Bifurcated backbone strategy for RGB-D salient object detection
Yingjie Zhai, Deng-Ping Fan, Jufeng Yang, Ali Borji, Ling Shao, Junwei Han, Liang Wang
TL;DR
This work tackles RGB-D salient object detection by addressing multi-level feature fusion and depth integration. It introduces Bifurcated Backbone Strategy Network (BBS-Net), which splits cross-modal features into teacher and student streams and employs a cascaded refinement with an initial map S1 followed by a final map S2. A Depth-Enhanced Module (DEM) and a Depth Adapter Module (DAM) improve depth-RGB compatibility and efficiency, with a dual-stage loss $L = \alpha \ell_{ce}(S_1,G) + (1-\alpha) \ell_{ce}(S_2,G)$ and $\alpha = 0.5$. Experiments on eight challenging RGB-D SOD datasets show significant improvements over 18 SOTA models, including an efficient variant that reduces parameters by about 50%, and cross-dataset analyses demonstrate stronger generalization; the authors also release their code for public use.
Abstract
Multi-level feature fusion is a fundamental topic in computer vision.
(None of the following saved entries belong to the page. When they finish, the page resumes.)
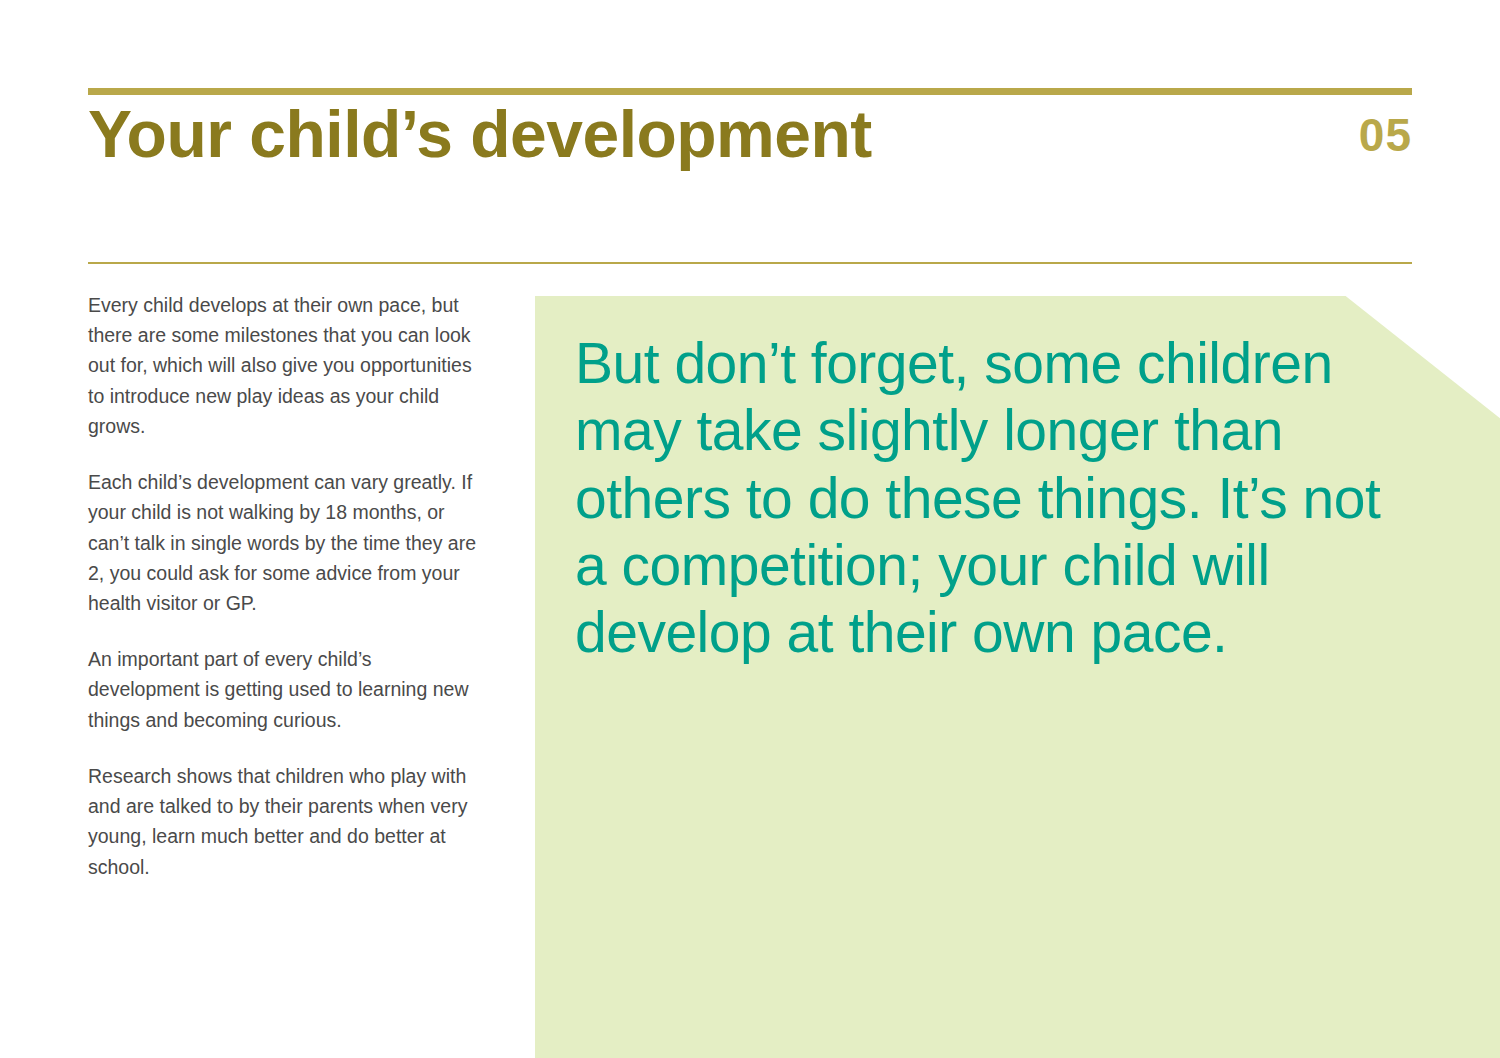Your child’s development
05
Every child develops at their own pace, but there are some milestones that you can look out for, which will also give you opportunities to introduce new play ideas as your child grows.
Each child’s development can vary greatly. If your child is not walking by 18 months, or can’t talk in single words by the time they are 2, you could ask for some advice from your health visitor or GP.
An important part of every child’s development is getting used to learning new things and becoming curious.
Research shows that children who play with and are talked to by their parents when very young, learn much better and do better at school.
But don’t forget, some children may take slightly longer than others to do these things. It’s not a competition; your child will develop at their own pace.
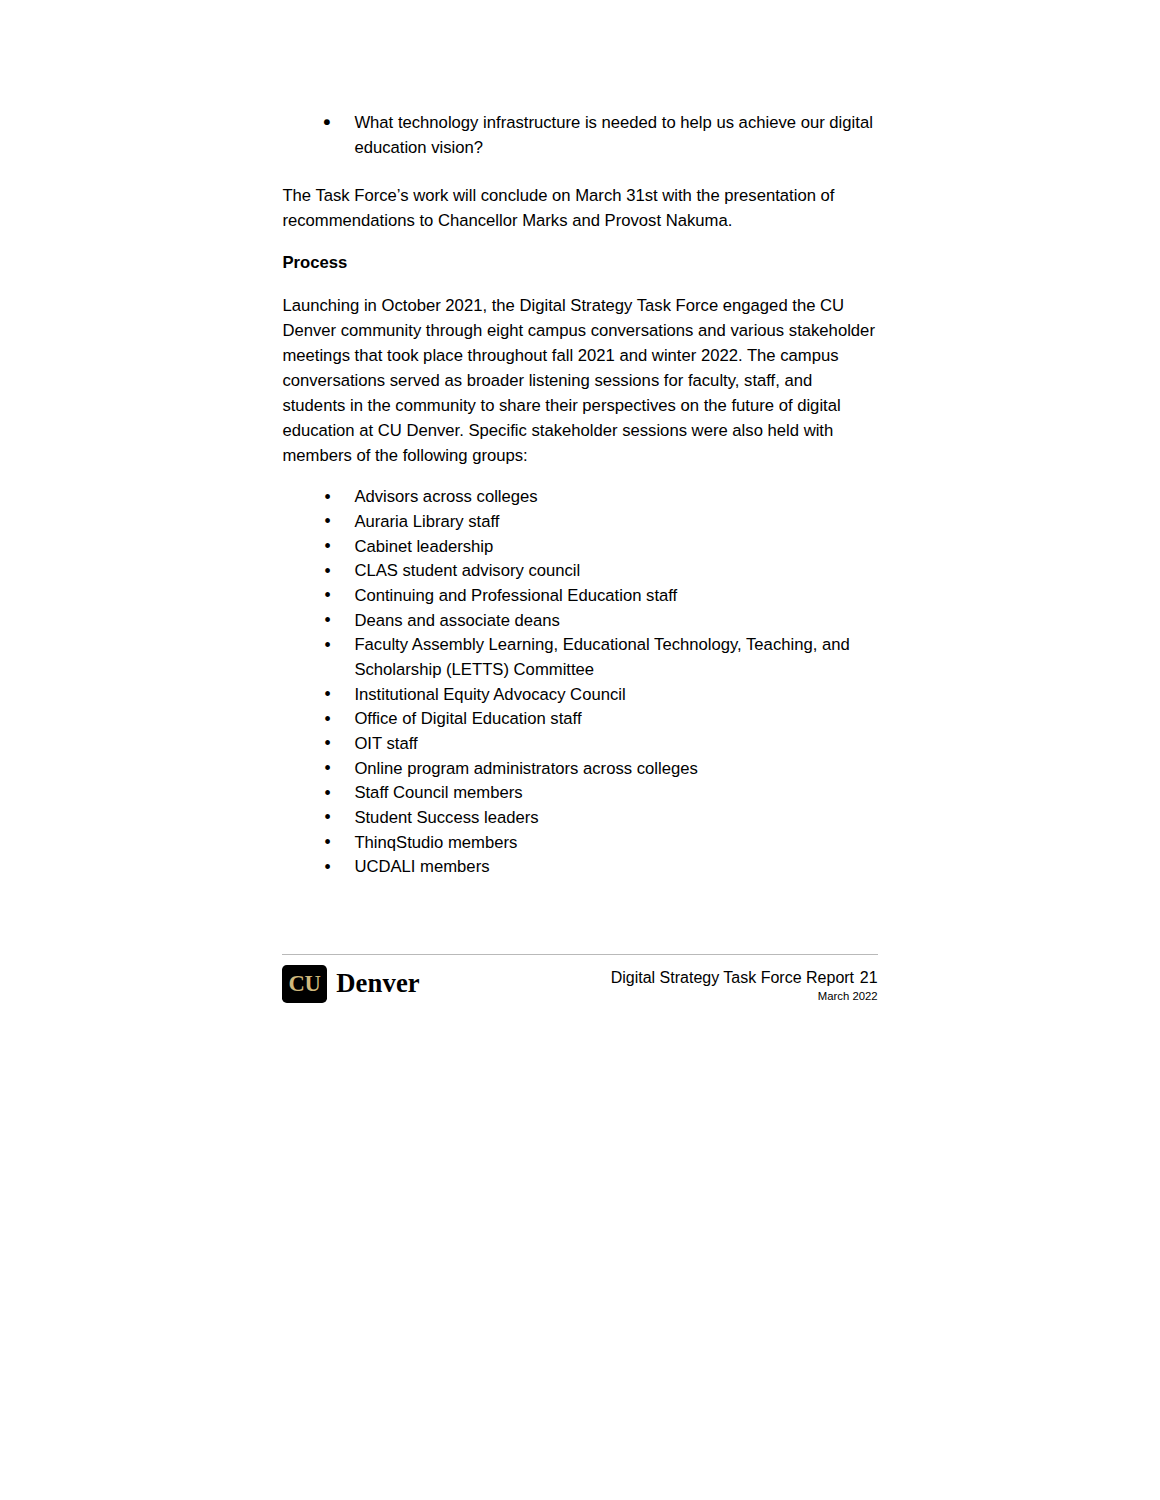What technology infrastructure is needed to help us achieve our digital education vision?
The Task Force’s work will conclude on March 31st with the presentation of recommendations to Chancellor Marks and Provost Nakuma.
Process
Launching in October 2021, the Digital Strategy Task Force engaged the CU Denver community through eight campus conversations and various stakeholder meetings that took place throughout fall 2021 and winter 2022. The campus conversations served as broader listening sessions for faculty, staff, and students in the community to share their perspectives on the future of digital education at CU Denver. Specific stakeholder sessions were also held with members of the following groups:
Advisors across colleges
Auraria Library staff
Cabinet leadership
CLAS student advisory council
Continuing and Professional Education staff
Deans and associate deans
Faculty Assembly Learning, Educational Technology, Teaching, and Scholarship (LETTS) Committee
Institutional Equity Advocacy Council
Office of Digital Education staff
OIT staff
Online program administrators across colleges
Staff Council members
Student Success leaders
ThinqStudio members
UCDALI members
CU
Denver
Digital Strategy Task Force Report21
March 2022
It has been exploited to detect, segment and classify objects at various scales. When multi-level features meet multi-modal cues, the optimal feature aggregation and multi-modal learning strategy become a hot potato. In this paper, we leverage the inherent multi-modal and multi-level nature of RGB-D salient object detection to devise a novel cascaded refinement network. In particular, first, we propose to regroup the multi-level features into teacher and student features using a bifurcated backbone strategy (BBS). Second, we introduce a depth-enhanced module (DEM) to excavate informative depth cues from the channel and spatial views. Then, RGB and depth modalities are fused in a complementary way. Our architecture, named Bifurcated Backbone Strategy Network (BBS-Net), is simple, efficient, and backbone-independent. Extensive experiments show that BBS-Net significantly outperforms eighteen SOTA models on eight challenging datasets under five evaluation measures, demonstrating the superiority of our approach ($\sim 4 \%$ improvement in S-measure $vs.$ the top-ranked model: DMRA-iccv2019). In addition, we provide a comprehensive analysis on the generalization ability of different RGB-D datasets and provide a powerful training set for future research.